▸ **Written problem A**
In the piece on Devontez Walker, why did NFL.com's first-round grade catch the writer's attention?

:: Quoted passage ::

Who is Devontez Walker?
North Carolina wide receiver Devontez “Tez” Walker is a name that’s found a way into the 2024 NFL Draft discussion.
He’s done more than become part of the conversation. NFL.com has a first-round grade on Walker (nflmockdraftdatabase.com). That got my attention since the league’s website is plugged in.
But, who is this guy?
He had controversy surrounding his name after transferring from Kent State to North Carolina but ended up being ineligible for the first four games of the 2023 season due to ‘being ruled ineligible to play,’ by the NCAA (CNN.com).
That decision was overturned and Walker was allowed to join his team and he posted decent production in eight games.
“Decent” being is the keyword.
Walked logged 41 receptions for 699 yards (17.0 avg.) and seven touchdowns in 2023 for the Tarheels. In two seasons prior at Kent State (2021-2022), he caught a combined 63 passes for 1,045 yards and 12 touchdowns during the span of 16 games.
Bottom line: Walker didn’t scorch the field at either school, but here we are.
About that NFL.com grade
The grade is curious to me. An abbreviated statement without any evidence. Don’t get me wrong, Walker looked decent in 34 of the 41 catches he made this season that I evaluated (plus the missed targets).
His deep ball-tracking skills stood out the most (sometimes).
Outside of that, Walker struggled to create separation in the short-to-intermediate route levels and was nothing special in terms of yardage after the catch.
Not to mention ⎯
Walker plays at two different speeds.
What do I mean?
Walker dogs it.
Said another way ⎯he gets lazy most of the time.
The game film doesn’t lie (links provided below).
I approach these evaluations like I’m an attorney in a courtroom.
Walker did turn it on sometimes (and even then he was only able to create a step or two of separation deep against college-level competition). Yes, he made one nice deep catch against Clemson cornerback Nate Wiggins (2022 first-round graded game film), but Wiggins turned around and handled him the rest of the game.
Overall, Walker’s releases off the line of scrimmage, rounded route breakpoints, and one-gear speed didn’t impress me. He flashed a burst of speed, but it’s more him running a little slower and then turning it on to give the impression of a “short area burst.”

:::

▸ **Written problem B**
Give the records from their first line through the line holding "building: (379, 209)", both included, as a Markdown table with the columns Row and Record line. Use one row per line and leave out blank lines.

:: Stored data ::

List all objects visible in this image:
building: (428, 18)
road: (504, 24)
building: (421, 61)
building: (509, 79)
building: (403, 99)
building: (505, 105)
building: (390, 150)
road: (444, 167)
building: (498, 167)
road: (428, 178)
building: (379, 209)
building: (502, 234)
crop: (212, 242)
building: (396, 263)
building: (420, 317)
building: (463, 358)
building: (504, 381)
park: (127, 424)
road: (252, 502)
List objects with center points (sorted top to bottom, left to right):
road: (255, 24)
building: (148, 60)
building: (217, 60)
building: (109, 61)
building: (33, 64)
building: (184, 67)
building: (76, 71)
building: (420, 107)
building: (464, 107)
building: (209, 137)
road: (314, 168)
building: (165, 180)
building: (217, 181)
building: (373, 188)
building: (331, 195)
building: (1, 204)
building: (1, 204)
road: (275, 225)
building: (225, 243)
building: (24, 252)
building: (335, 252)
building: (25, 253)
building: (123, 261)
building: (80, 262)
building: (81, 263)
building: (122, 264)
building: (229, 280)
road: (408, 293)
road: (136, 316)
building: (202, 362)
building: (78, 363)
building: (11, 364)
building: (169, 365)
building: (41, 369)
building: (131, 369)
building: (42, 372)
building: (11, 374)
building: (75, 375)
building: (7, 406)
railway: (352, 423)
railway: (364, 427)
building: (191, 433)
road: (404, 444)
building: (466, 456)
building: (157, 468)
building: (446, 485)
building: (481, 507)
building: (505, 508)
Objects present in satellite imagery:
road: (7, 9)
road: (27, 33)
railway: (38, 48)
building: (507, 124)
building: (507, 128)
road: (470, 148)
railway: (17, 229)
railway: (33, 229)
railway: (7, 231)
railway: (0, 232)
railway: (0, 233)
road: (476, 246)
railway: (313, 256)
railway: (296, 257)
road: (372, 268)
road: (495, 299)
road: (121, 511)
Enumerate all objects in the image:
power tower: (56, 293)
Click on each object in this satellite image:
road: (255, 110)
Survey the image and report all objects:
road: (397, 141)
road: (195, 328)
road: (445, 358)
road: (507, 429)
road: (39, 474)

:::

▸ **Exercise response A**
It caught the writer's attention because NFL.com is the league's own website, and the writer considers it plugged in.

▸ **Exercise response B**
| Row | Record line |
|---|---|
| 1 | List all objects visible in this image: |
| 2 | building: (428, 18) |
| 3 | road: (504, 24) |
| 4 | building: (421, 61) |
| 5 | building: (509, 79) |
| 6 | building: (403, 99) |
| 7 | building: (505, 105) |
| 8 | building: (390, 150) |
| 9 | road: (444, 167) |
| 10 | building: (498, 167) |
| 11 | road: (428, 178) |
| 12 | building: (379, 209) |